**What the task requires:** Skip the pictures and write out, word for word, the lines below from the one with "middle dip: (122, 194)" through the one with "pinky tip: (129, 163)", inclusive.

(Beginning of Data to examine)

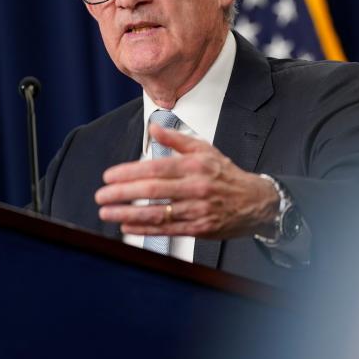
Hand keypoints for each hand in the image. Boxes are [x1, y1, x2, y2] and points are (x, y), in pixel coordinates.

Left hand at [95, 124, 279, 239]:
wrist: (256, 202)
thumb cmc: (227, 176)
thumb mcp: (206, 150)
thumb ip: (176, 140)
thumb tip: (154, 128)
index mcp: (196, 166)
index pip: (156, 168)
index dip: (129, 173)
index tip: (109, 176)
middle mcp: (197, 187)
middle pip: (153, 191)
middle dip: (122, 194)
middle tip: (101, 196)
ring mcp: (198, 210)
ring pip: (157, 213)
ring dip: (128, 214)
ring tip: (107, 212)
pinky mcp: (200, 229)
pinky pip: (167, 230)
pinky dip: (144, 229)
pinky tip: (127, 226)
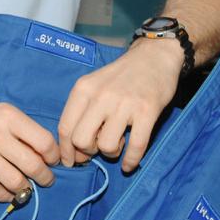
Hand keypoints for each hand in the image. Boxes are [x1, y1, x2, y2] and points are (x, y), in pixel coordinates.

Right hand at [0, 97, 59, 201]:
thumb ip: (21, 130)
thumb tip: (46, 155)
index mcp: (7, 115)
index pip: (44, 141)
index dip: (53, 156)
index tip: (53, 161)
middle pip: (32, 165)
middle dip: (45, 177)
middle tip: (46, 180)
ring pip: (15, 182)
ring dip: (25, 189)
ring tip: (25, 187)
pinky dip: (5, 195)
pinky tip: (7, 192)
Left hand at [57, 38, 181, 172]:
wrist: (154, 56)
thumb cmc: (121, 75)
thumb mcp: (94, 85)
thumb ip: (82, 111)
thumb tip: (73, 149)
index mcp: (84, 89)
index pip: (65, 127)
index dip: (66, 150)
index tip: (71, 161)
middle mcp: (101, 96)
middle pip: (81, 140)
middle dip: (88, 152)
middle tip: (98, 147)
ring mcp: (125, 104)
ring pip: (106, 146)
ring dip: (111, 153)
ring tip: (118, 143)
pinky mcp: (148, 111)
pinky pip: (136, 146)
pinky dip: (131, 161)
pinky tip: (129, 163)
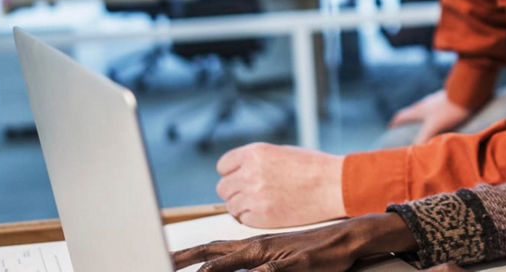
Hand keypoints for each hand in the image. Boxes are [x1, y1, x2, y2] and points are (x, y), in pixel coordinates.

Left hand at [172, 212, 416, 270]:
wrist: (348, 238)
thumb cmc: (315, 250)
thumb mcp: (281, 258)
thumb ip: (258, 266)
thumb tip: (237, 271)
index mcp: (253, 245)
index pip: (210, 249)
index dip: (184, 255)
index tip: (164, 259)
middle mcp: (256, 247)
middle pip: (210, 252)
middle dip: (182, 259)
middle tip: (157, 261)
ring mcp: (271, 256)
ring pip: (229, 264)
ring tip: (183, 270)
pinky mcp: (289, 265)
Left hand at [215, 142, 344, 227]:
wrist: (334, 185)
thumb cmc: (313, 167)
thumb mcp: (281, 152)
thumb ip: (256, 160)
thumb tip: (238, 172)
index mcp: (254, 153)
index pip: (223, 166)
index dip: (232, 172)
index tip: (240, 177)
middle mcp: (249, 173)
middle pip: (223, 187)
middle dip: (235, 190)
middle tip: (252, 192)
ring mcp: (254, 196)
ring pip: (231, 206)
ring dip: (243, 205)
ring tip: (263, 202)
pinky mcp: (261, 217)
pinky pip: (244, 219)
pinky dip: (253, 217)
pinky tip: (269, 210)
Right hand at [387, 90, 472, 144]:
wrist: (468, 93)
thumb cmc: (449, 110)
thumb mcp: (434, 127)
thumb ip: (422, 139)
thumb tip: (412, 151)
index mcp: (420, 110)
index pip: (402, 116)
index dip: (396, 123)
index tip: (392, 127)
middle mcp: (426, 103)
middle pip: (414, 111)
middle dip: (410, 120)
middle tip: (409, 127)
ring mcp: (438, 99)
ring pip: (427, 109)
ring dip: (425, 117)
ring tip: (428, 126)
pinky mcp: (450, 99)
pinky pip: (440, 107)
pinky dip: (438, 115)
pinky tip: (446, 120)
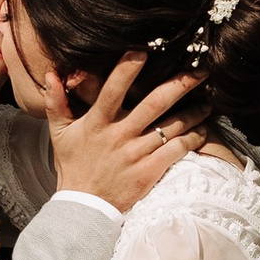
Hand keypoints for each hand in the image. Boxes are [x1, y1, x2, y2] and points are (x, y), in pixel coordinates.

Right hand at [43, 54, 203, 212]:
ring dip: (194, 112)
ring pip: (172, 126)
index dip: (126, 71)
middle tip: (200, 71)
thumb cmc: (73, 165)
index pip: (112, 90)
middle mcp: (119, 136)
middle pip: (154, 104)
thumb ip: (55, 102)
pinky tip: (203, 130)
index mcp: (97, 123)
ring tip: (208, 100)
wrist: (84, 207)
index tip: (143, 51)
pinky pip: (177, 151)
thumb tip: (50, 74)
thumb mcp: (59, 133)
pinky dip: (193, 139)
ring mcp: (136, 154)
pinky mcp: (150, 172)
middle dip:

(End of Data to examine)
(Beginning of Data to examine)

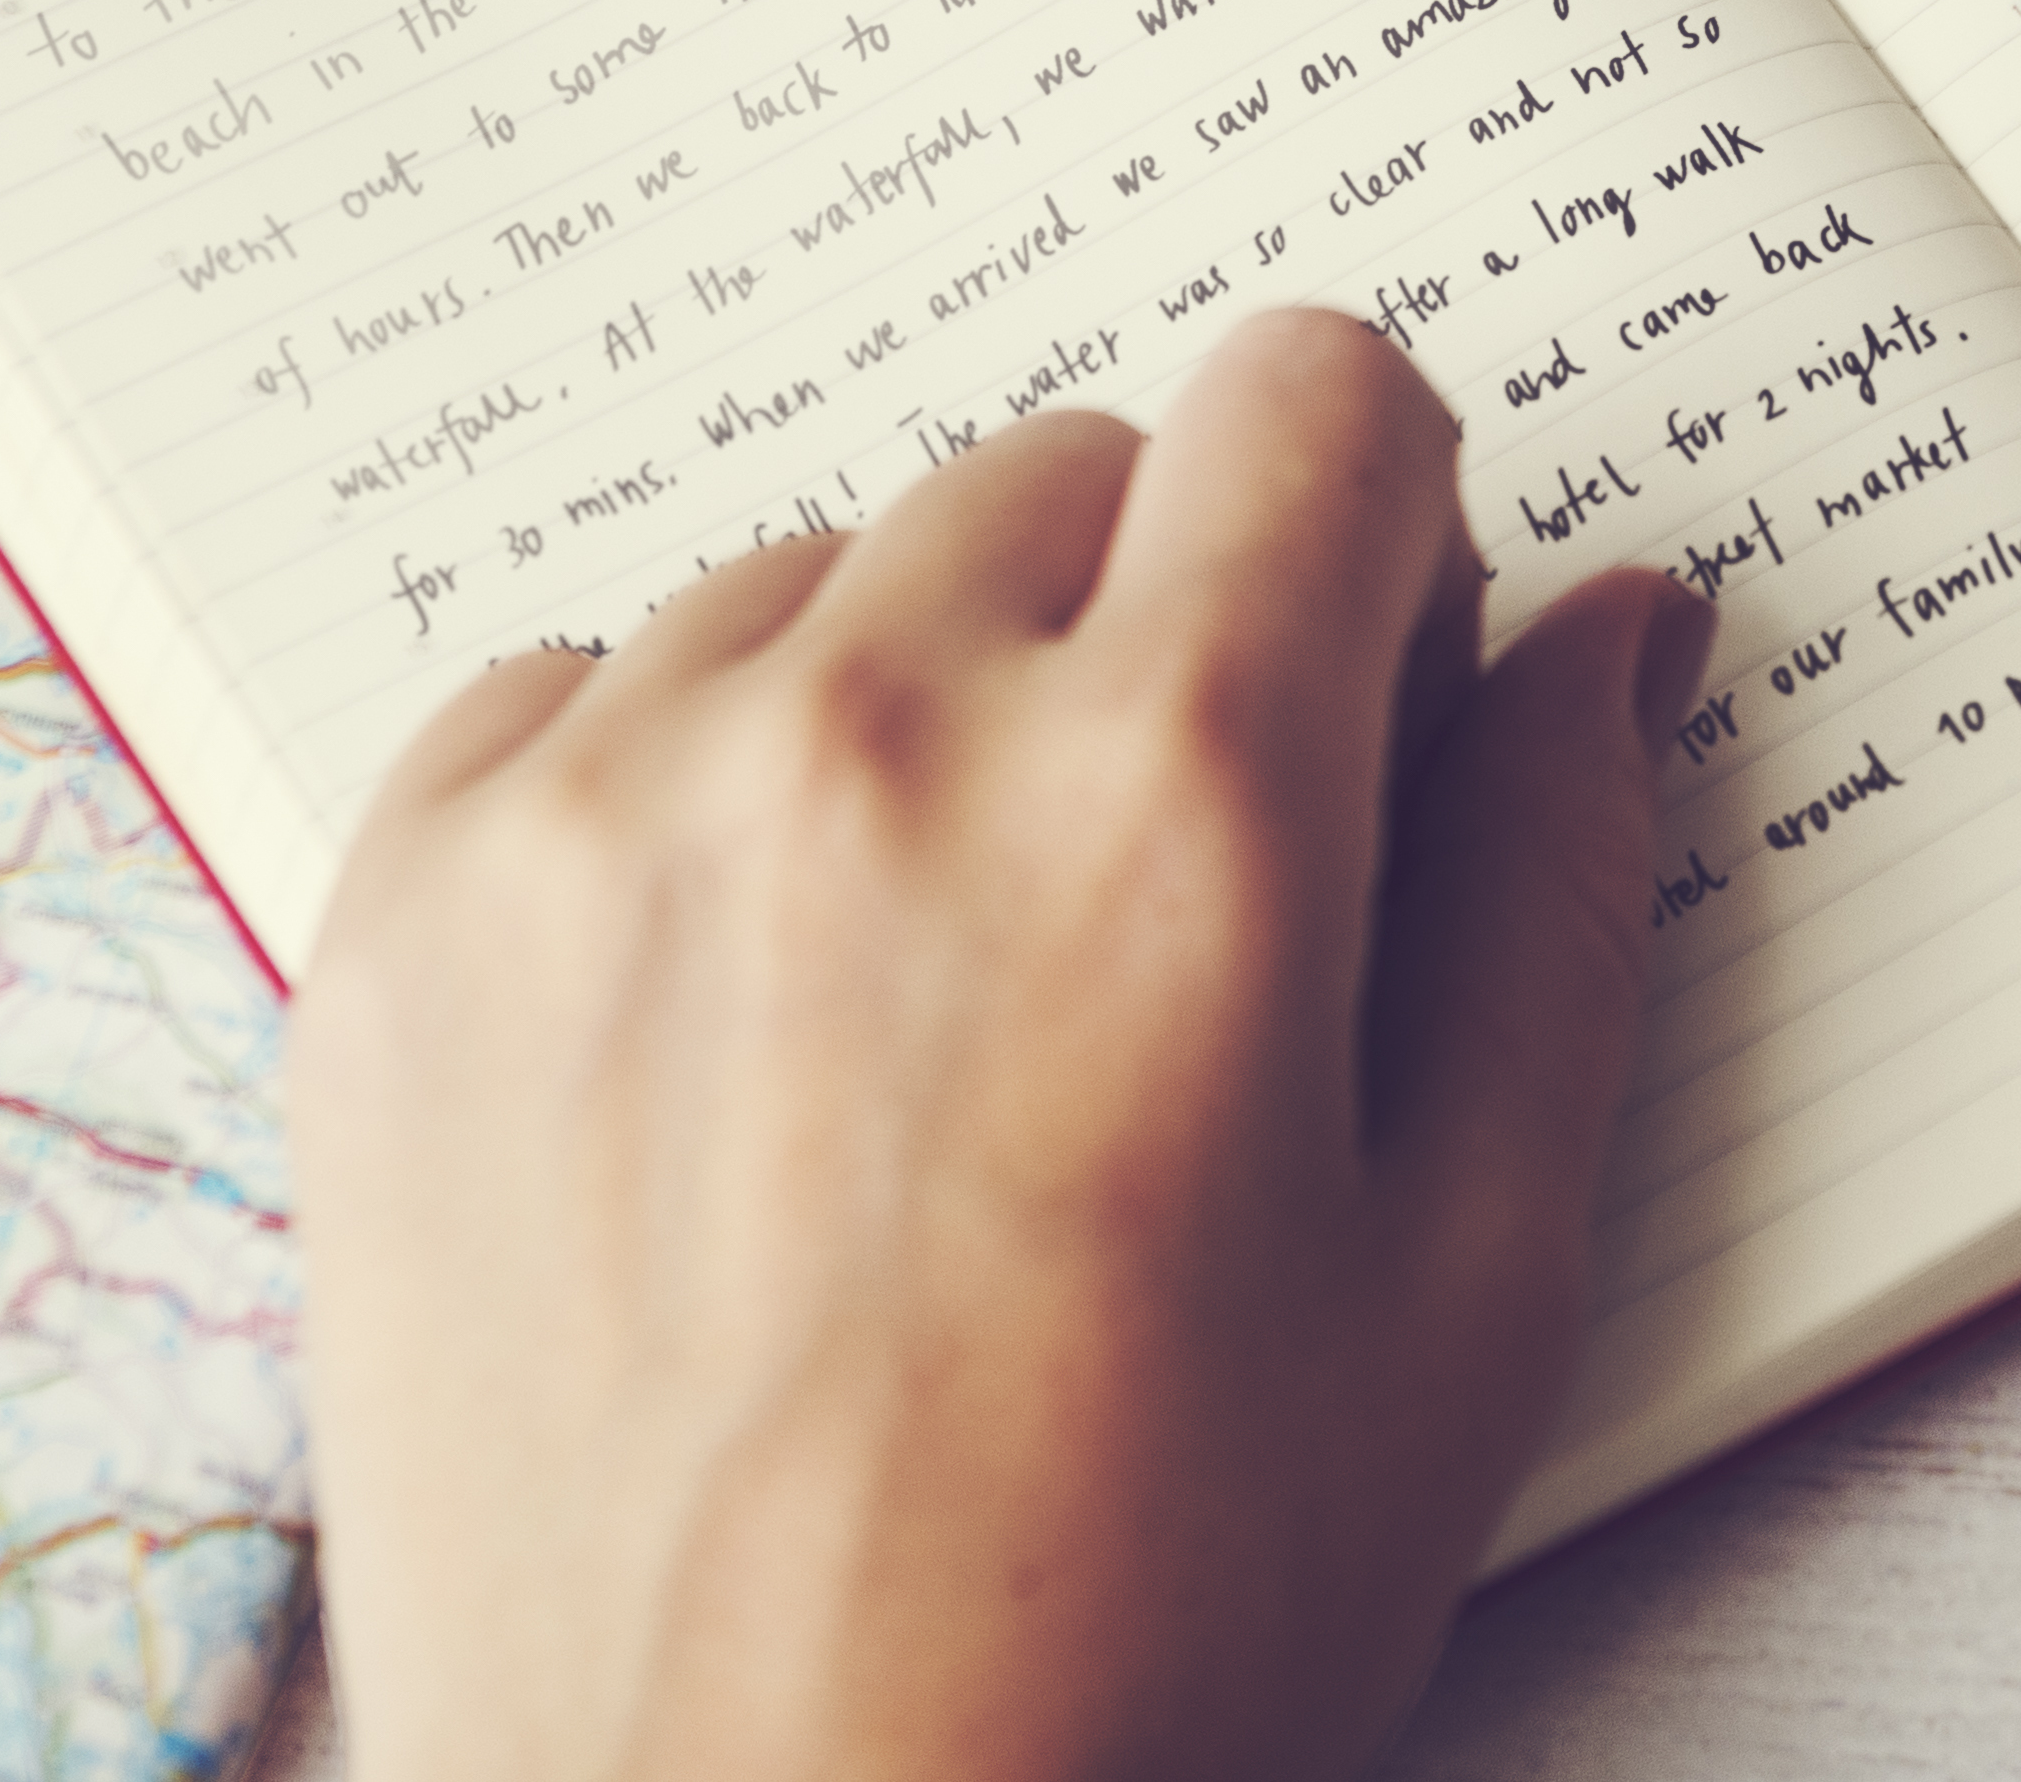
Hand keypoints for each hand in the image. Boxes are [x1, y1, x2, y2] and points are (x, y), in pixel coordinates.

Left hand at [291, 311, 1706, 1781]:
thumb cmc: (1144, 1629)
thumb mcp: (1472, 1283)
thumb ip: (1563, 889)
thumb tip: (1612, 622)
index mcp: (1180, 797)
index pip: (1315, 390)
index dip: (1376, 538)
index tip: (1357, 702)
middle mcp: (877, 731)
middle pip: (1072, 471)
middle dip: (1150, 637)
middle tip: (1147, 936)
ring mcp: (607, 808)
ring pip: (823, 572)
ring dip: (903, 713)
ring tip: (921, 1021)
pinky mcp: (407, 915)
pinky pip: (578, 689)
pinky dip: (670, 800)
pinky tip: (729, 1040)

(End of Data to examine)

**Exercise solution:**
middle dip: (122, 194)
middle tip: (101, 196)
ring mcp: (198, 210)
ring pip: (157, 213)
ring dip: (128, 214)
ring tip: (107, 212)
pinky mcp: (200, 229)
pinky pip: (167, 230)
pinky dip: (144, 229)
pinky tip: (127, 226)
Hand keypoints for each hand in the image. Boxes are [x1, y1, x2, y2] and points are (x, y), in pixel coordinates.

Right hand at [0, 97, 59, 201]:
thumb ip: (21, 130)
thumb tip: (46, 155)
index mcp: (7, 115)
index pip: (44, 141)
index dip: (53, 156)
index tip: (53, 161)
middle pip: (32, 165)
middle dip: (45, 177)
middle tip: (46, 180)
ring pip: (15, 182)
ring dip: (25, 189)
ring tip: (25, 187)
pinky dip: (5, 195)
pinky tip: (7, 192)
Left hand at [57, 38, 181, 172]:
wrist: (154, 56)
thumb cmc: (121, 75)
thumb mcp: (94, 85)
thumb ip: (82, 111)
thumb tip: (73, 149)
index mcp: (84, 89)
index pip: (65, 127)
index dip: (66, 150)
index tip: (71, 161)
middle mcp: (101, 96)
middle pip: (81, 140)
middle dip: (88, 152)
middle tip: (98, 147)
ring mcp: (125, 104)
ring pip: (106, 146)
ring dip: (111, 153)
ring tip: (118, 143)
pinky mcp: (148, 111)
pinky pip: (136, 146)
pinky dip: (131, 161)
pinky tip: (129, 163)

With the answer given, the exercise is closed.